• What to work on
From the first line of the data below through the line bearing "input reset;", reproduce each line exactly; do not include pictures.

• Records shown

- Opening Delimiter -

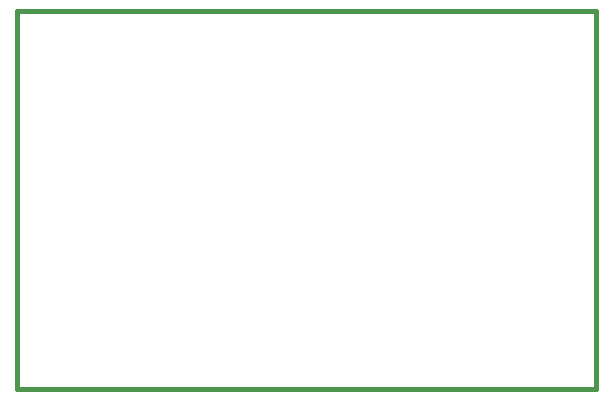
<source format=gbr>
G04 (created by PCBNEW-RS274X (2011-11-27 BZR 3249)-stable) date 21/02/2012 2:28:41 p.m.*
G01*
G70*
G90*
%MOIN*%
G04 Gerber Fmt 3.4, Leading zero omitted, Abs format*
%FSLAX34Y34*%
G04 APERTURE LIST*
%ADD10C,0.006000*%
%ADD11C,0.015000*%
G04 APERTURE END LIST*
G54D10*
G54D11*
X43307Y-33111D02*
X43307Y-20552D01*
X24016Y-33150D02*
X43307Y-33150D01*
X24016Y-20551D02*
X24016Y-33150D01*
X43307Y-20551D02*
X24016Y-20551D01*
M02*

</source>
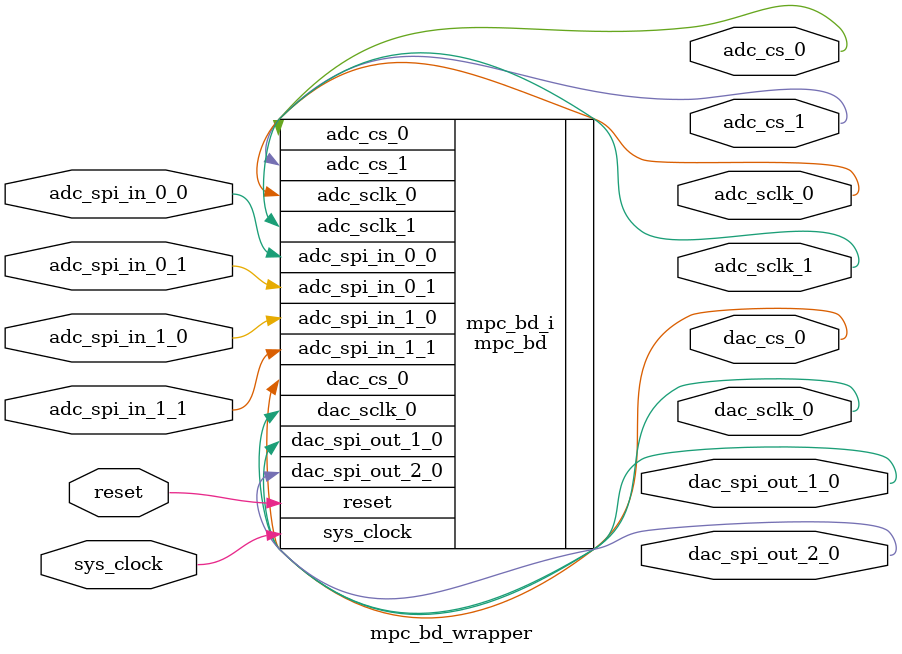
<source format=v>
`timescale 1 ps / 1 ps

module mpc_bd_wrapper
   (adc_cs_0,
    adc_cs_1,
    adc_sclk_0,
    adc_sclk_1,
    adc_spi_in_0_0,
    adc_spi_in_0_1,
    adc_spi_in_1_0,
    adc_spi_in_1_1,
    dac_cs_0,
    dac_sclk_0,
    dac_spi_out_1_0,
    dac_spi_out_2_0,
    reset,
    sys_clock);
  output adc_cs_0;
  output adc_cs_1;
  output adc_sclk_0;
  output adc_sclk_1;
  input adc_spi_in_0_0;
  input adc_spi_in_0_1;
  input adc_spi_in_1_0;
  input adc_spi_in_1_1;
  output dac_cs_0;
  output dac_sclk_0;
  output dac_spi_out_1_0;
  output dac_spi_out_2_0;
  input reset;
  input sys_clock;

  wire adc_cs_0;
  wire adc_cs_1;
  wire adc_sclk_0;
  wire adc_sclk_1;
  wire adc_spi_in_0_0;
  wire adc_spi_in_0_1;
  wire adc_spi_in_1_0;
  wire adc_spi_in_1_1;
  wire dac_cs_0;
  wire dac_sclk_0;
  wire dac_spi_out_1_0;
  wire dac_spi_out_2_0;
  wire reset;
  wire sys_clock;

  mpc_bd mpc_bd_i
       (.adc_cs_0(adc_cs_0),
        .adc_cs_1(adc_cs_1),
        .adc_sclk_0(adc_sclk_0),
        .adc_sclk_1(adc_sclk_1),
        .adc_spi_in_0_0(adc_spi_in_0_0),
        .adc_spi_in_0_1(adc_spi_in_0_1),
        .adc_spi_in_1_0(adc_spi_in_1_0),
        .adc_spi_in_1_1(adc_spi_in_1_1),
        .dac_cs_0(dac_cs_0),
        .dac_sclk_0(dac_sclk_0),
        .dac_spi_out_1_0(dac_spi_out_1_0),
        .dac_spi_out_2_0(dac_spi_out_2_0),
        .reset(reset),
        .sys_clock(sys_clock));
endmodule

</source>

- Closing Delimiter -

• Answer box
<source format=gbr>
G04 (created by PCBNEW-RS274X (2011-11-27 BZR 3249)-stable) date 21/02/2012 2:28:41 p.m.*
G01*
G70*
G90*
%MOIN*%
G04 Gerber Fmt 3.4, Leading zero omitted, Abs format*
%FSLAX34Y34*%
G04 APERTURE LIST*
%ADD10C,0.006000*%
%ADD11C,0.015000*%
G04 APERTURE END LIST*
G54D10*
G54D11*
X43307Y-33111D02*
X43307Y-20552D01*
X24016Y-33150D02*
X43307Y-33150D01*
X24016Y-20551D02*
X24016Y-33150D01*
X43307Y-20551D02*
X24016Y-20551D01*
M02*

</source>
<source format=v>
`timescale 1 ps / 1 ps

module mpc_bd_wrapper
   (adc_cs_0,
    adc_cs_1,
    adc_sclk_0,
    adc_sclk_1,
    adc_spi_in_0_0,
    adc_spi_in_0_1,
    adc_spi_in_1_0,
    adc_spi_in_1_1,
    dac_cs_0,
    dac_sclk_0,
    dac_spi_out_1_0,
    dac_spi_out_2_0,
    reset,
    sys_clock);
  output adc_cs_0;
  output adc_cs_1;
  output adc_sclk_0;
  output adc_sclk_1;
  input adc_spi_in_0_0;
  input adc_spi_in_0_1;
  input adc_spi_in_1_0;
  input adc_spi_in_1_1;
  output dac_cs_0;
  output dac_sclk_0;
  output dac_spi_out_1_0;
  output dac_spi_out_2_0;
  input reset;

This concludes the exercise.